To do:
Retype, word for word, each line between the lines holding "right wrist: (481, 289, 13)" and "left elbow: (544, 260, -13)", inclusive, and leave the rest of the data alone.
BEGIN Data for this task
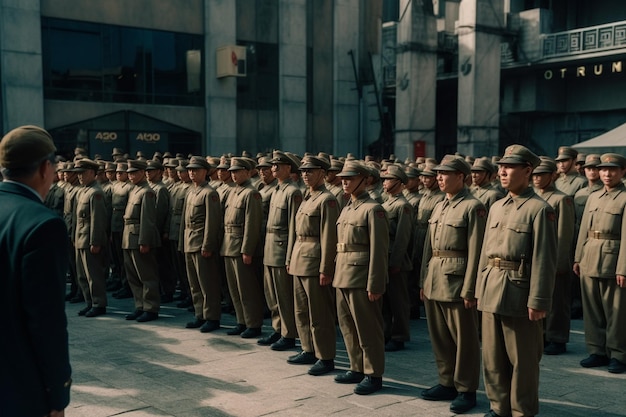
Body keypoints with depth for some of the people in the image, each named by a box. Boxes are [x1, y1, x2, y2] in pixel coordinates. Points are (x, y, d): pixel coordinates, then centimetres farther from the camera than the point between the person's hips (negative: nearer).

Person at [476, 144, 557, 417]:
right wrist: (481, 289, 13)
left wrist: (538, 301, -16)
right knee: (492, 357, 14)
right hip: (491, 292, 7)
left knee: (522, 361, 6)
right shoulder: (496, 207, 12)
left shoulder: (539, 209, -9)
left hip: (519, 293, -7)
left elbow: (544, 260, -13)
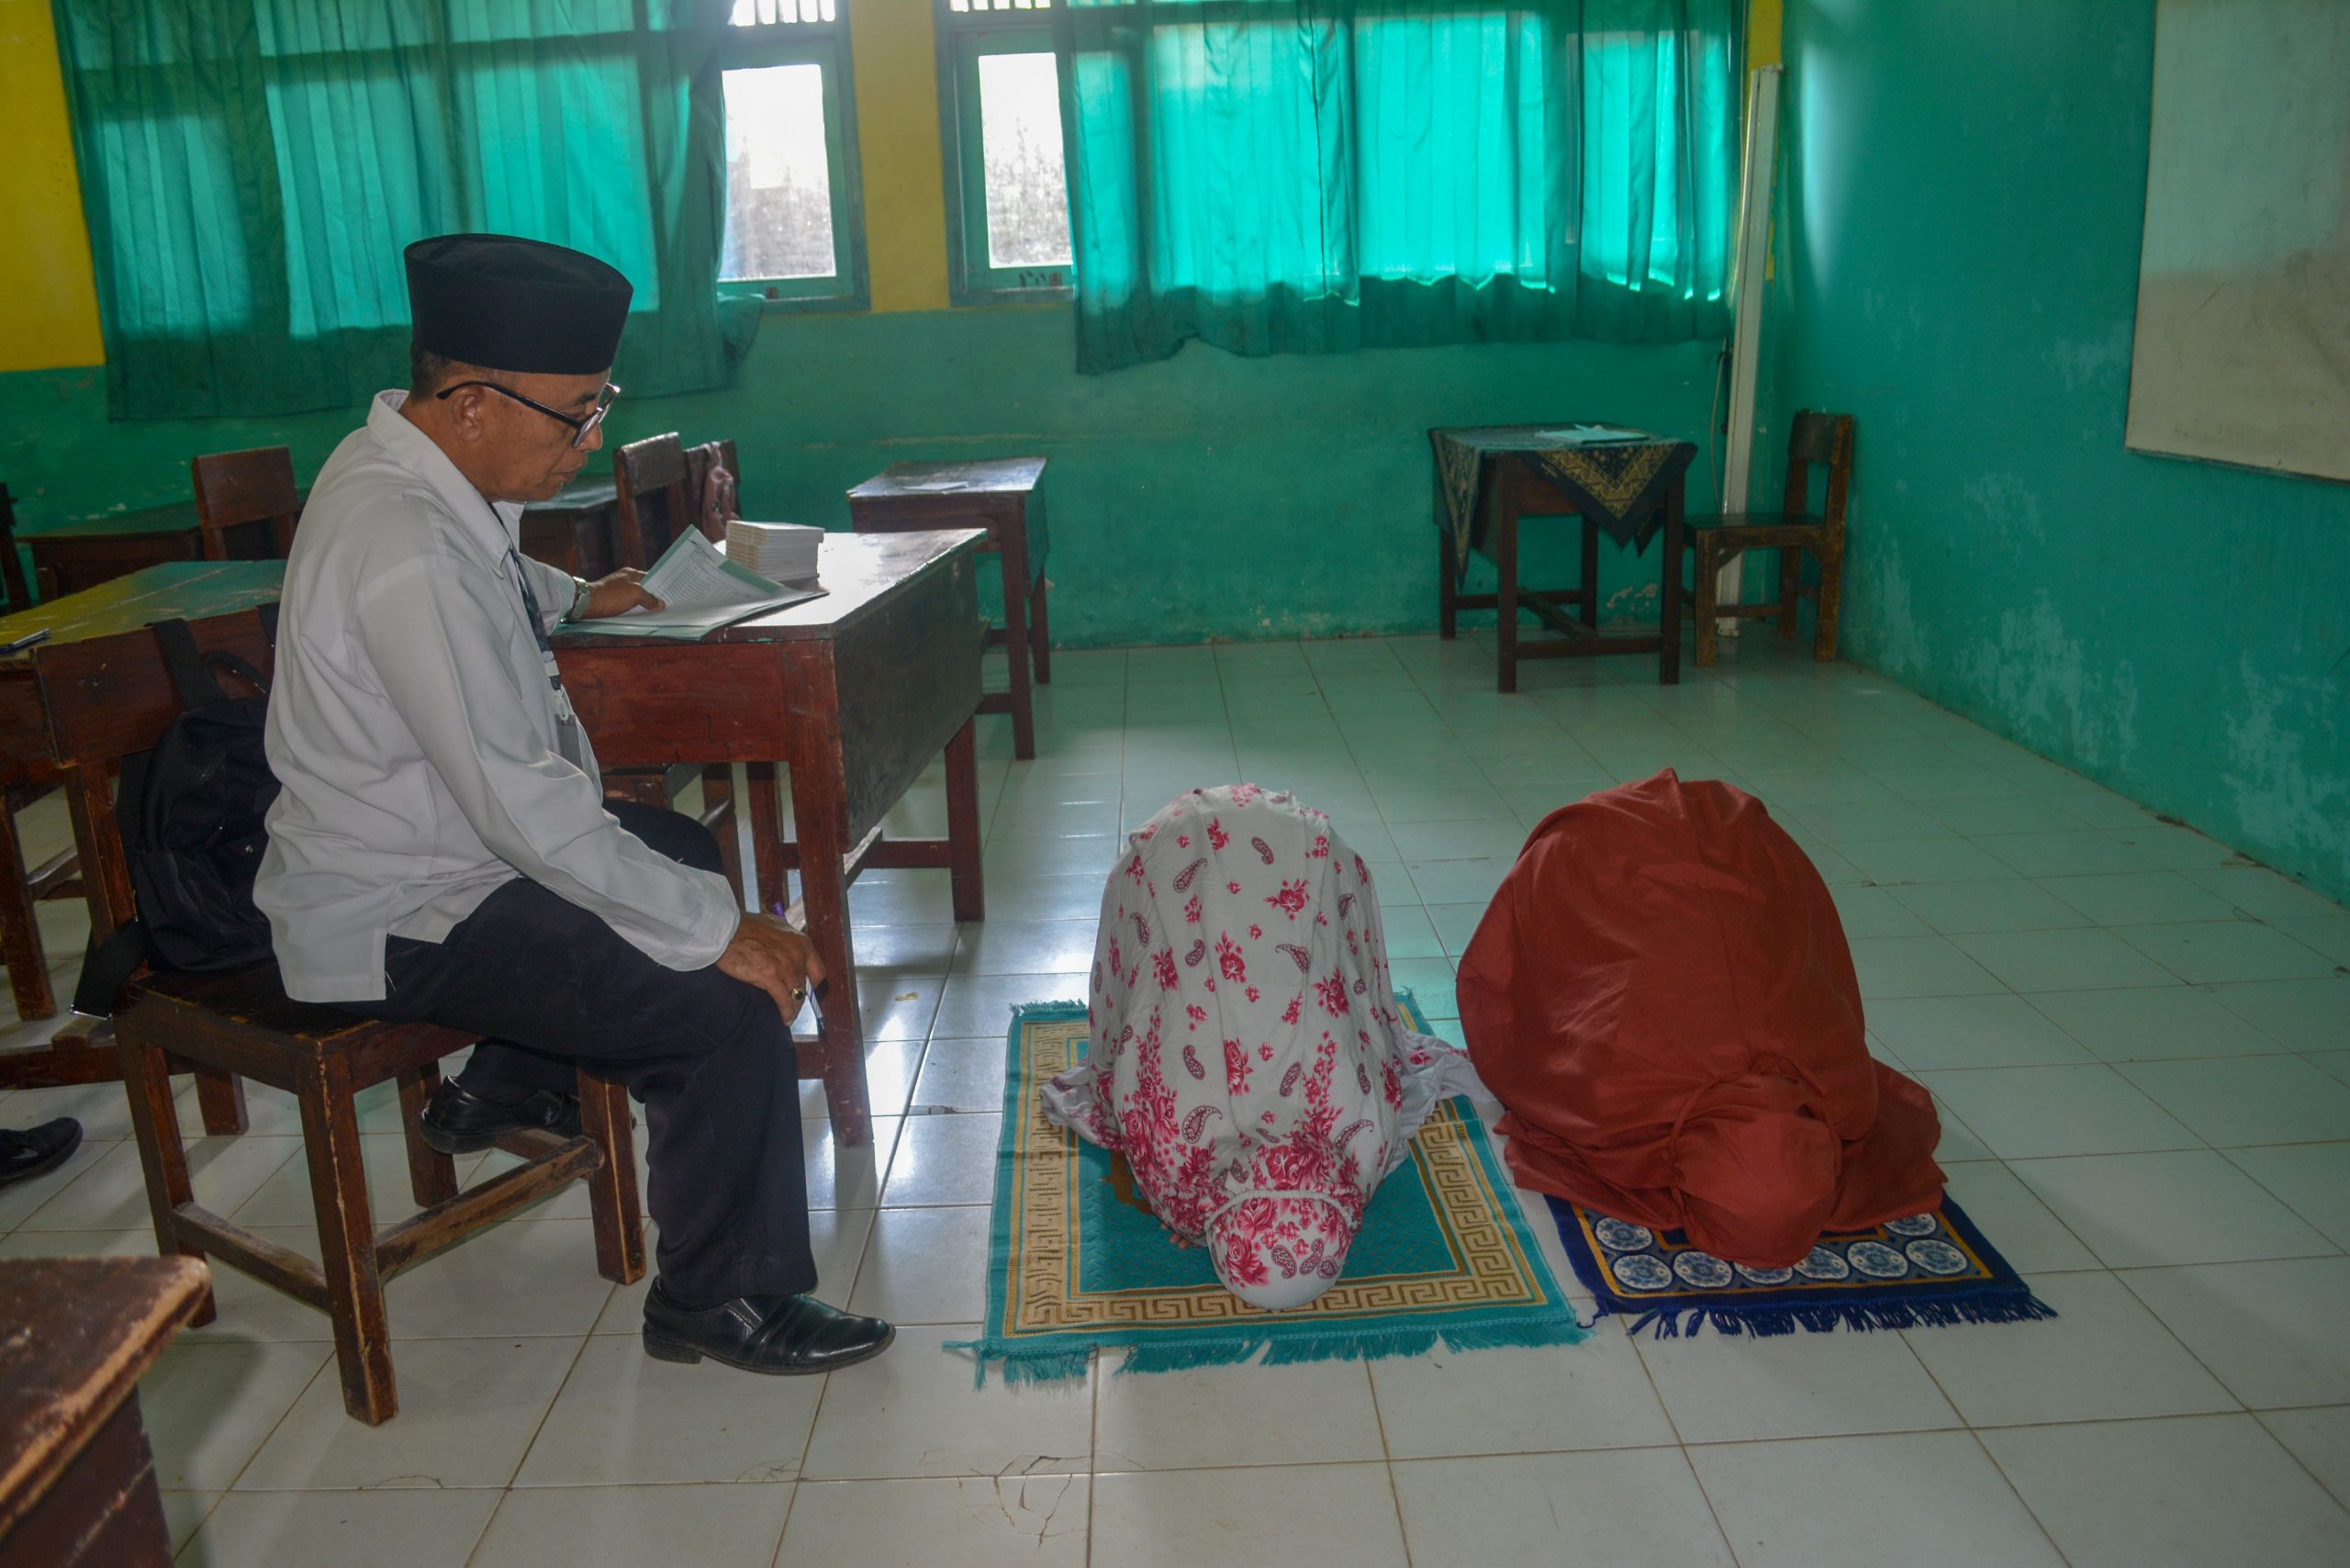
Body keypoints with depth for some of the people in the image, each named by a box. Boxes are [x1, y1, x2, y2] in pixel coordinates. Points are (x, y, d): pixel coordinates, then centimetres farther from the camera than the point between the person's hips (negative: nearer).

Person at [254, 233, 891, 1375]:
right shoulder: (405, 551, -30)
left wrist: (569, 596, 29)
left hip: (444, 844, 10)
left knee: (686, 852, 27)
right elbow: (520, 806, -32)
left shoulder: (416, 470, 2)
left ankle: (510, 1086, 38)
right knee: (734, 1006, -21)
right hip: (395, 924, -10)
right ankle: (718, 1301, 0)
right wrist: (719, 931, -28)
END Data for this task
Response to the task:
right wrist: (481, 289, 13)
left wrist: (538, 301, -16)
right knee: (492, 357, 14)
right hip: (491, 292, 7)
left knee: (522, 361, 6)
right shoulder: (496, 207, 12)
left shoulder: (539, 209, -9)
left hip: (519, 293, -7)
left elbow: (544, 260, -13)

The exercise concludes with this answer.